##### SOURCE INFORMATION

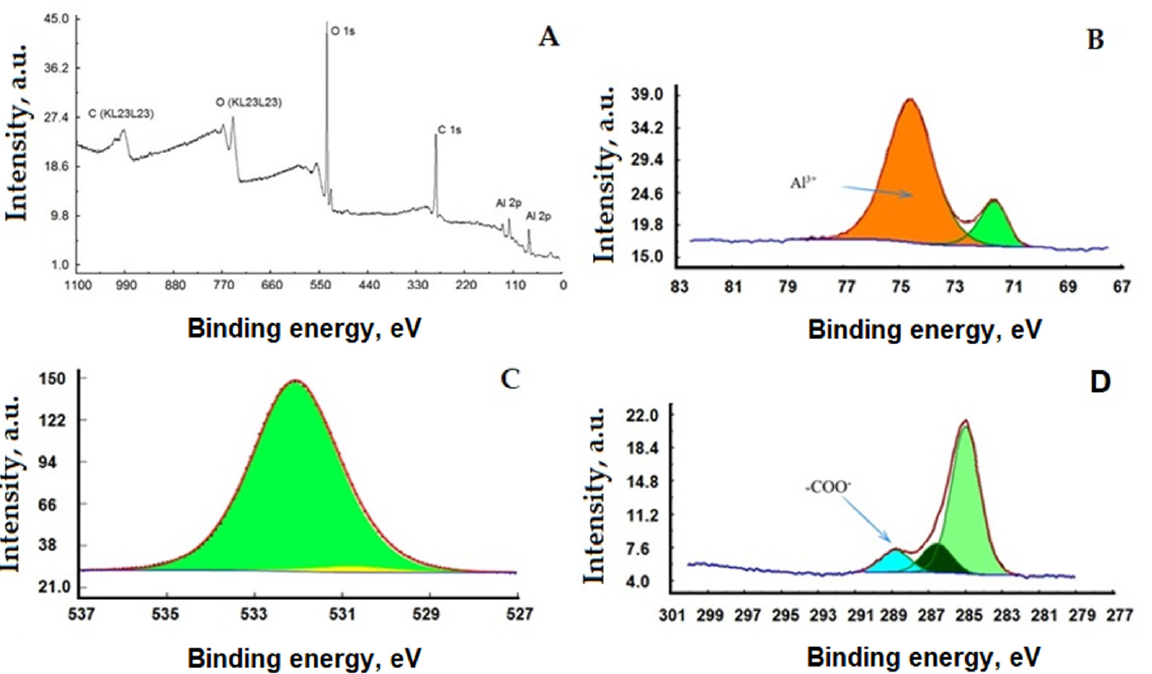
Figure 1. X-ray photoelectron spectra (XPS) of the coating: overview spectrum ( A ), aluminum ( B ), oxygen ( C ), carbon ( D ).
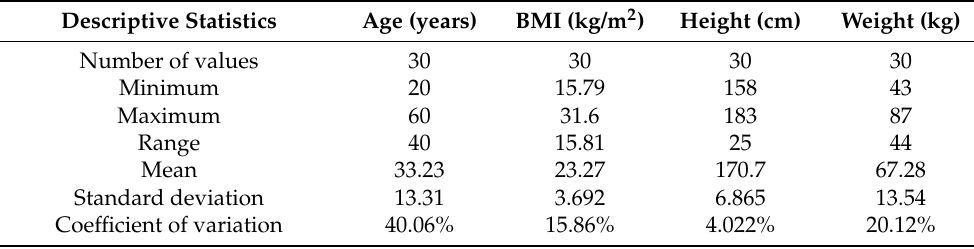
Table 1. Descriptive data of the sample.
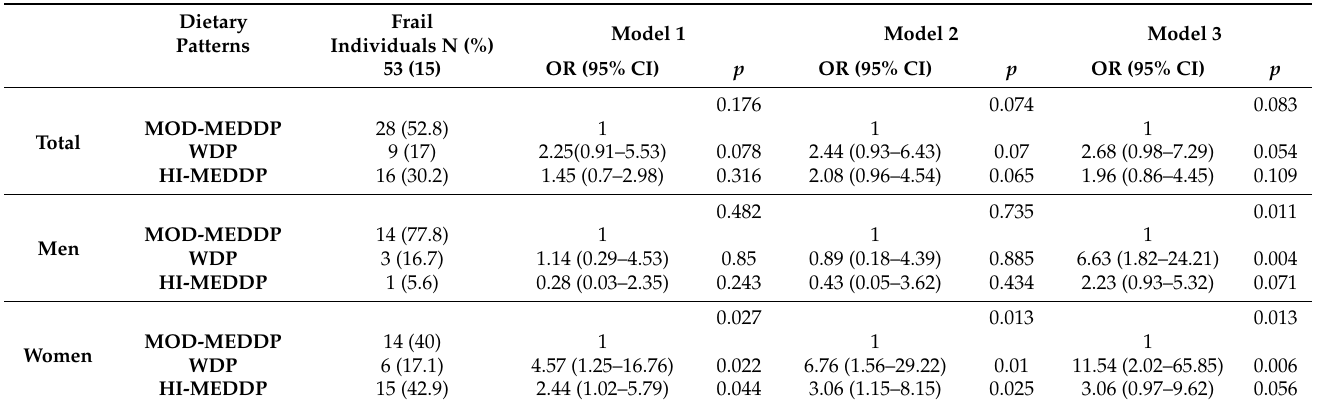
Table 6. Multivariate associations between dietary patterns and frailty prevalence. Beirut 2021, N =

##########
##### SOURCE INFORMATION

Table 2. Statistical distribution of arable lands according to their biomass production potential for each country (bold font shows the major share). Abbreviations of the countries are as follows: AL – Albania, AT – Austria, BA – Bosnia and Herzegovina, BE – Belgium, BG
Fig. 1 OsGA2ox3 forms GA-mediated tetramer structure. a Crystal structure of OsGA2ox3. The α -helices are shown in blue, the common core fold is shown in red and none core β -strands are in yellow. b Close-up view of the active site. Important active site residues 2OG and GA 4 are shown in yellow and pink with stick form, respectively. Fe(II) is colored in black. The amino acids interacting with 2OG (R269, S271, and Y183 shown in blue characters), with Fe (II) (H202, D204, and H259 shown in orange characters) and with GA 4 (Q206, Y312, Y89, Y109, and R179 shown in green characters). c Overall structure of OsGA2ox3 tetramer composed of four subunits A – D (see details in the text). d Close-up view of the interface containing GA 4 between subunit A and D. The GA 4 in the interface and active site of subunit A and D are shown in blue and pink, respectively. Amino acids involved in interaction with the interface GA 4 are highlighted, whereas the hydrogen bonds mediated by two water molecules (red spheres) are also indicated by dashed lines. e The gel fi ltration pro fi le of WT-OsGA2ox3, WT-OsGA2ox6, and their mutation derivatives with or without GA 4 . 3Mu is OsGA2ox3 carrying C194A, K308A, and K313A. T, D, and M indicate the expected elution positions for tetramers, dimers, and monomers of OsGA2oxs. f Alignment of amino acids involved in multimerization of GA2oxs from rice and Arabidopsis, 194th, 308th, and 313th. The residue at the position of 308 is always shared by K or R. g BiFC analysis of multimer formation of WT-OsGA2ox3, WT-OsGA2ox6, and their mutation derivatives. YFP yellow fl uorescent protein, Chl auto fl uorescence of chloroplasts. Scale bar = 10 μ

##########

# [WHAT YOU NEED TO DO]
Leaving out each picture, repeat exactly the lines above from the one that contains "Figure 1. X-ray" through the one that contains "Table 6. Multivariate".

# [RESPONSE FOR THIS EXERCISE]
Figure 1. X-ray photoelectron spectra (XPS) of the coating: overview spectrum ( A ), aluminum ( B ), oxygen ( C ), carbon ( D ).
Table 1. Descriptive data of the sample.
Table 6. Multivariate associations between dietary patterns and frailty prevalence. Beirut 2021, N =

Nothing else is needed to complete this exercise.